* **Задание**:
Выпишите все имена собственные из текста о внешней политике России. Каждое приведите в начальной форме и только один раз.

* **Текст**:
======
Разумеется, при таких обстоятельствах сразу после возвращения, практически на пороге, Москва громко заявила о необходимости пересмотреть существующие правила игры с целью «формирования справедливого и демократического устройства мира». В конце концов, ничего нового. В мировой политике так всегда было и будет с Россией или с каким-либо другим достойным государством, имеющим геополитические амбиции и обладающим инструментами для их реализации. Вопрос только в том, какой именно мир подразумевается под этой российской формулировкой?
Те, кто в связи с этим ждут новаций от дипломатии нашей северной соседки, вероятнее всего, разочаруются. Вся подготовительная работа России последних лет на этом внешнеполитическом направлении свидетельствует о ее стремлении не столько создавать новую архитектуру европейской безопасности, сколько старыми дедовскими методами восстанавливать форму и содержание архитектуры, существовавшей до 1991 года.
Что касается формы, то в последние годы из уст российских политиков и дипломатов зачастую звучал тезис о недопустимости расширения НАТО, которое, по их мнению, является основным дестабилизирующим фактором европейской безопасности. Постоянное акцентирование внимания на этой проблематике дало свой результат — оно создало видимость ее исключительности и отвлекло внимание от других, значительно более глубинных процессов, происходивших за кулисами.
======
* **Исходные данные**:

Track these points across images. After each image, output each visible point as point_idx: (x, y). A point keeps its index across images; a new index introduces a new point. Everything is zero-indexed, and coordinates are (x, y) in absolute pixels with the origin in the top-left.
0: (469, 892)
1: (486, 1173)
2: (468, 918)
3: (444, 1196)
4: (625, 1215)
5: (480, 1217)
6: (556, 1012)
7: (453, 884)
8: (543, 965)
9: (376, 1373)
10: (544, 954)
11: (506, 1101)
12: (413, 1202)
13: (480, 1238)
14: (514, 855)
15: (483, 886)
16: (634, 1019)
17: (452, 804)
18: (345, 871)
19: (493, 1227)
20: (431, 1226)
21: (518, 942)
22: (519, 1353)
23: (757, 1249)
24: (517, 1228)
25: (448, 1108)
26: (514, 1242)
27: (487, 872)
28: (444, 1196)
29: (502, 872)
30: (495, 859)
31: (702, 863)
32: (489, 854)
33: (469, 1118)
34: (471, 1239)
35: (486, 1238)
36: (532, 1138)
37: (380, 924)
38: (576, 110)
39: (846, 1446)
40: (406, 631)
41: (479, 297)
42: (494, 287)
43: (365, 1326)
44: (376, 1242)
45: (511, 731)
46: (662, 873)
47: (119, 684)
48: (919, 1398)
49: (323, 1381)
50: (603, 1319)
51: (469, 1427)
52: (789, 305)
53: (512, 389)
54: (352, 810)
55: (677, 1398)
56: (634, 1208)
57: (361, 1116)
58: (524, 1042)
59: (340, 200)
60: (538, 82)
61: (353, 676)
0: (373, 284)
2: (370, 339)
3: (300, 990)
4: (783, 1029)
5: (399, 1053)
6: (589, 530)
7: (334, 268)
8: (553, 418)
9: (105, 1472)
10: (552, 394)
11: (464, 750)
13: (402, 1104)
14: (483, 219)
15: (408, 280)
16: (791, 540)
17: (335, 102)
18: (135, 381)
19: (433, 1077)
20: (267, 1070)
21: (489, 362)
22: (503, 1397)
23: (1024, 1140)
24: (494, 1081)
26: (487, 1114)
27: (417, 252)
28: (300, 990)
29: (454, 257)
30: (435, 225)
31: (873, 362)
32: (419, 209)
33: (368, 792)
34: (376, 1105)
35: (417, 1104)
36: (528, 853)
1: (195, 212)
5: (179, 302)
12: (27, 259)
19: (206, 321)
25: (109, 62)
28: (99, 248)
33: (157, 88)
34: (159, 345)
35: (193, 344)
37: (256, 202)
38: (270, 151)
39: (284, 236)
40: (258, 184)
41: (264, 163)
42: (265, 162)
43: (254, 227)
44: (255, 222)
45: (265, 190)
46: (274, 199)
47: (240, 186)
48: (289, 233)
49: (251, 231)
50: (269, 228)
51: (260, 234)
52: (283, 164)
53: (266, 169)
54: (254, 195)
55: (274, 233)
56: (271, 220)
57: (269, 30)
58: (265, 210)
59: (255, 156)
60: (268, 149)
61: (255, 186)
======
* **Ожидаемый ответ**:
Москва, Россия, НАТО.